Ripples in the ether – Getting rid of the wires (1972)

Geoffrey G Gouriet

In this second lecture, Geoffrey Gouriet demonstrates the behaviour of mechanical waves.

Watch time: 58:28
A still from the 1972 CHRISTMAS LECTURES
Image credit: Royal Institution

Lecture 2 – Getting rid of the wires

In this second Lecture, Gouriet fist demonstrates the behaviour of mechanical waves; how they are produced, propagate and how they interact with other waves. He then goes on to show how the mechanical waves behaviour is analogous to that of electromagnetic waves.

Now, with a more intuitive understanding of electromagnetic waves, Gouriet uses a number of methods to produce and transmit radio waves that can be translated to information, like for example switching on and off a lamp at a distance can pass on information in the form of Morse code.

Finally we learn how the Earth's atmosphere can be utilized to our advantage to transmit radio waves across long distances.


In his 1972 CHRISTMAS LECTURES, Geoffrey G Gouriet explores the past, present and future of radio communications, and the science that lies behind it.

Radio waves are all around us, continuously being produced and received through man-made devices enabling us to connect with each other and communicate information.

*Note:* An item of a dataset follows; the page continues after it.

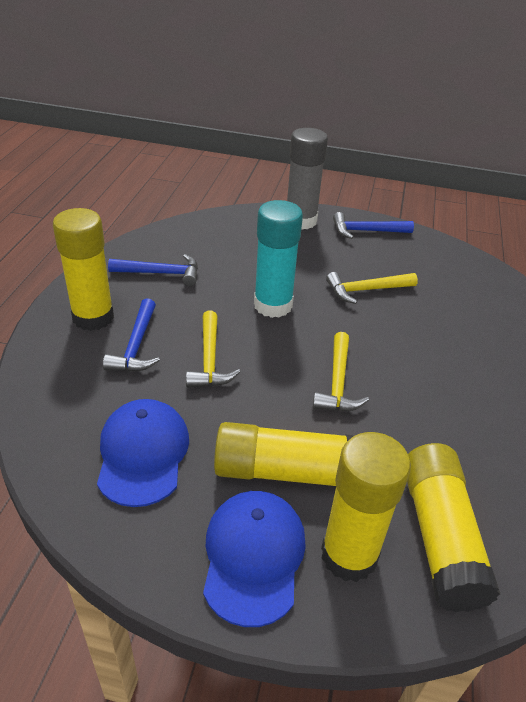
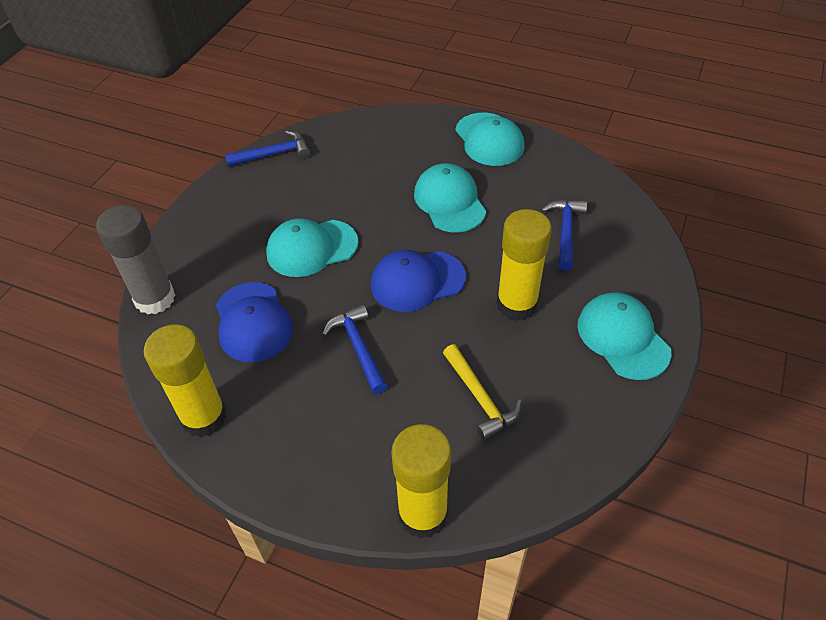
turquoise cap: none = 0 -> [266,219,358,277] [414,163,486,233] [455,113,525,166] [577,293,672,380] = 4
turquoise glue stick: [254,200,303,318] = 1 -> none = 0
yellow glue stick: [53,208,114,331] [214,422,355,486] [321,432,411,582] [407,443,500,612] = 4 -> [144,324,227,438] [391,424,451,538] [496,209,552,321] = 3
yellow hammer: [186,311,240,388] [313,332,369,411] [326,272,418,304] = 3 -> [443,344,522,440] = 1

Geoffrey Gouriet, through the course of six Lectures, takes us on a journey through history from the first telephone to the 'Viewphone' and with the aid of exciting demonstrations, he explains how devices in our house like the TV translate broadcasted signals into moving pictures.

Gouriet begins with an introduction to electromagnetic waves and the principle behind it as well as how electricity can be used to transmit information.

We then learn how we can get rid of the wires and transmit information through the 'ether' using radio waves and utilizing the layers of the Earth's atmosphere to reach distant locations; the basis of radio and TV broadcasting.

Finally, Gouriet demonstrates how TVs and radios work and how the broadcasted signal is translated. In his last lecture, he gives us a 'vision of the future' outlining how different technologies were currently (then) in development and he even sets up a live broadcast using small dishes from within the lecture theatre.